The second of the two business-friendly decisions  issued by the Corporate Court today was PLIVA v. Mensing , a case involving a woman seriously injured by the generic drugs she took. Since the manufacturer knew that the risks were much greater than had been believed at the time the FDA approved its labeling, she sued in state court over its failure to warn of those risks. Today, the five conservatives ruled that she has no right to file such a lawsuit.
All prescription drugs must have warning labels that are approved by the FDA. Under a recent precedent, if a brand-name drug manufacturer fails to warn consumers of a known risk not on the label, it cannot avoid being sued in state court simply by saying its label was okayed by the FDA. Today's case was similar, except in this case it was a generic drug maker, calling into play a separate federal law that requires generics to use the same warning labels as brand-names.
Gladys Mensing developed a severe and irreversible neurological disorder as a result of her long-term use of a generic drug. At the time, the label indicated that the risk of a disorder of the type she developed was about one in 500 patients. However, according to Mensing, it turned out that the actual incidence was much higher, perhaps as high as one in five patients. Despite mounting evidence that the label greatly understated the risks, none of the companies that manufactured the drug proposed that the FDA modify the warning label.
According to the majority opinion, written by Justice Thomas, the generic drug maker cannot be sued in state court for failing to warn consumers because that state law is preempted by the federal "same label" law. They claimed that the company could not have changed its label without violating federal law. But further than that, they had no obligation to ask the FDA to update the label for the drug (a change that, if adopted, would have applied to the brand name and then, by extension, to the generic). Even if the generic drug maker had gone to the FDA, it could not have changed the label itself until granted permission by the federal government, so Ms. Mensing could not have been warned as required by state law. Compliance with both state and federal law is impossible, according to the majority, so the federal law must preempt the state one under the Supremacy Clause of the United States Constitution.
Justice Sotomayor's dissent (joined by Ginsburg, Breyer, and Kagan) harshly criticized Justice Thomas's reasoning.
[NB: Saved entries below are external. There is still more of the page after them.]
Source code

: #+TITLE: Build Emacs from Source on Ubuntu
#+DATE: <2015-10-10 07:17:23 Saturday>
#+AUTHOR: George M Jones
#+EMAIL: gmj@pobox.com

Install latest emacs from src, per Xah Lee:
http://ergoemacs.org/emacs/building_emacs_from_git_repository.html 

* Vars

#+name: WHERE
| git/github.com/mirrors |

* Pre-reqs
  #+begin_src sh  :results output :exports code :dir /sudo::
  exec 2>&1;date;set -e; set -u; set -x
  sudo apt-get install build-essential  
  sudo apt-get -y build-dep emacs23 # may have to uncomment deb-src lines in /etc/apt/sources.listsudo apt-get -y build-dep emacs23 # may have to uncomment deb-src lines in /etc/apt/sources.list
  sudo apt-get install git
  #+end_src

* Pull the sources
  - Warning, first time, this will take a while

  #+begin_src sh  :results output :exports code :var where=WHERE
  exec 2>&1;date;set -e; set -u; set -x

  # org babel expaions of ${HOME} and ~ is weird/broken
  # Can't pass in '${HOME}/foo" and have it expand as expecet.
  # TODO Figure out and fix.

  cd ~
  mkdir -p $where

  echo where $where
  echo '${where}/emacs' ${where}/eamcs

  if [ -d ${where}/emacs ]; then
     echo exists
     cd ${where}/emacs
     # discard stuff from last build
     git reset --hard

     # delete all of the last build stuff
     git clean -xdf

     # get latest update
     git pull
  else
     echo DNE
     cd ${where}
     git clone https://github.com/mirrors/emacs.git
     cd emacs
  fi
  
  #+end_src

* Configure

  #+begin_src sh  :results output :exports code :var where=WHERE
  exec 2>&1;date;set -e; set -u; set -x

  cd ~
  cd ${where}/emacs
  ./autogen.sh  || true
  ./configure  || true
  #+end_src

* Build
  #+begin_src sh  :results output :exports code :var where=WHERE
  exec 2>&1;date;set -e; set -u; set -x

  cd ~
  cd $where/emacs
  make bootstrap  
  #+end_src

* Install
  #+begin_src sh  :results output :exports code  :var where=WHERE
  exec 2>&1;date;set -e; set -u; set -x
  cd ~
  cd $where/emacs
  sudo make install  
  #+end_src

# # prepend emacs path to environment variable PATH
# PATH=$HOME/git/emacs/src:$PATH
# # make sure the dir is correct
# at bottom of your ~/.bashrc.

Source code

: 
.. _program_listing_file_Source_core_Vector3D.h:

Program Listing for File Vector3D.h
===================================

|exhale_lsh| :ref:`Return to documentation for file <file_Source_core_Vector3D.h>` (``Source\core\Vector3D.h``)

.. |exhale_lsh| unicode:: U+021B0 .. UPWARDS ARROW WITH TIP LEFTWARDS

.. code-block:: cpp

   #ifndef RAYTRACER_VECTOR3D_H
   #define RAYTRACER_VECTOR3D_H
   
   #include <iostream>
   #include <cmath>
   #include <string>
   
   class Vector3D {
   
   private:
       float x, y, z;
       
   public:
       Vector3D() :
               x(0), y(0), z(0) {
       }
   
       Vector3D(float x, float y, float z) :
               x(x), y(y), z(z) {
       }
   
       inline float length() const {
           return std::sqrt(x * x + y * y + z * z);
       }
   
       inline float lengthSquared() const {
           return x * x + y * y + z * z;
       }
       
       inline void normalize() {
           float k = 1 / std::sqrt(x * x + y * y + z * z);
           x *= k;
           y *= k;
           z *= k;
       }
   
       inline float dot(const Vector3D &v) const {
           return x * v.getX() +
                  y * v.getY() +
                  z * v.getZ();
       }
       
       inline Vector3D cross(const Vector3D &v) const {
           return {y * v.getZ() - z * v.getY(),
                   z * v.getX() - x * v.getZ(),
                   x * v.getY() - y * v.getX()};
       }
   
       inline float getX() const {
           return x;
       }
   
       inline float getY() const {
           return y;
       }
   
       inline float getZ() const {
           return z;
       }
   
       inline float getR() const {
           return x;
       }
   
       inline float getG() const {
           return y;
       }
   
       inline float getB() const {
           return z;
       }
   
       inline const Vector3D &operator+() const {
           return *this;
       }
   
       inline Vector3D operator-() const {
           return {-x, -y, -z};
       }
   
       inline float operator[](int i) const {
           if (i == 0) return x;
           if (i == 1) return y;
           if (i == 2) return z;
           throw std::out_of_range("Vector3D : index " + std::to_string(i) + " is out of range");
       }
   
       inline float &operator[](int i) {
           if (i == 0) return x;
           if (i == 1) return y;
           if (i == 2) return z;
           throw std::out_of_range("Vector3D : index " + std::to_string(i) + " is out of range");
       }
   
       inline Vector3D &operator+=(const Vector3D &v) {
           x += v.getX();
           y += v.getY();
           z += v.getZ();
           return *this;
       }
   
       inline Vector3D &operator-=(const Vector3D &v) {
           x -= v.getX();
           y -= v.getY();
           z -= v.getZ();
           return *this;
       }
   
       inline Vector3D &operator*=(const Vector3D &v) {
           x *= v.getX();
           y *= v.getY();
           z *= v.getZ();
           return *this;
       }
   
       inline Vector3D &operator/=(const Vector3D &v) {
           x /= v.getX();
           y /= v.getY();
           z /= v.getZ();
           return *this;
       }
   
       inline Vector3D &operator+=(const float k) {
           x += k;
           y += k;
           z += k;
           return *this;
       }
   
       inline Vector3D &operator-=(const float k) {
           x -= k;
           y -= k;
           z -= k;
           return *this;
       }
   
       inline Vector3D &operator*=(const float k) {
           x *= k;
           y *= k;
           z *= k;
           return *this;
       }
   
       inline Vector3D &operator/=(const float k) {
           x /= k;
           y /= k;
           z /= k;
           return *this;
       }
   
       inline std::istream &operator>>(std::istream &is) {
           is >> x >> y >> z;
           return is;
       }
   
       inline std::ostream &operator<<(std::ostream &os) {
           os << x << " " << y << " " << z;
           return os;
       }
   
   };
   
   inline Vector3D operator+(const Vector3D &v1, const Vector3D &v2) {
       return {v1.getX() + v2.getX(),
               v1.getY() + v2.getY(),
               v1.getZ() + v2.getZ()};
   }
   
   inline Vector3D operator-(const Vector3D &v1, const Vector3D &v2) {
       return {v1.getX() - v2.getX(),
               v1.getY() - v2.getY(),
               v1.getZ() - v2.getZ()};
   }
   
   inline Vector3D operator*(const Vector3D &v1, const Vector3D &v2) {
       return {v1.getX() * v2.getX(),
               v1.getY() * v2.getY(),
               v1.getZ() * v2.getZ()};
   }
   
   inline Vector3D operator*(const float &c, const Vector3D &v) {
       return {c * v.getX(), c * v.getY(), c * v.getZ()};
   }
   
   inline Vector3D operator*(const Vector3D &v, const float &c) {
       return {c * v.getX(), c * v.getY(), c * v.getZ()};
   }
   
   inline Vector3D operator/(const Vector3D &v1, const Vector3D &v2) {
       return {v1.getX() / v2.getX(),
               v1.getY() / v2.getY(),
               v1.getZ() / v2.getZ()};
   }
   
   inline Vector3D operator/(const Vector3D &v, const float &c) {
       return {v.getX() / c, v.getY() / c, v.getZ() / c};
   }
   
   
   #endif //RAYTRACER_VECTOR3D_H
We do not know if it would really have been impossible for the generic drug manufacturer to have complied with state law by getting the FDA to approve a label change in a timely manner, because it did not even try. Justice Sotomayor writes:
We have traditionally held defendants claiming impossibility to a demanding standard: Until today, the mere possibility of impossibility had not been enough to establish pre-emption.
The Court strains to reach [its] conclusion. It invents new principles of pre-emption law out of thin air to justify its dilution of the impossibility standard. It effectively rewrites our  decision in Wyeth v. Levine, which holds that federal law does not pre-empt failure-to-warn claims against brand-name drug manufacturers.
So as of today, the ability of a victim to collect under state law for failure to warn of a prescription drug's dangers depends on happenstance: whether the pharmacist happened to fill the prescription with a brand name or a generic.
Congress has acted over the years to make low-cost generics more widely available to the American people. Surely a result like today's was not its intent.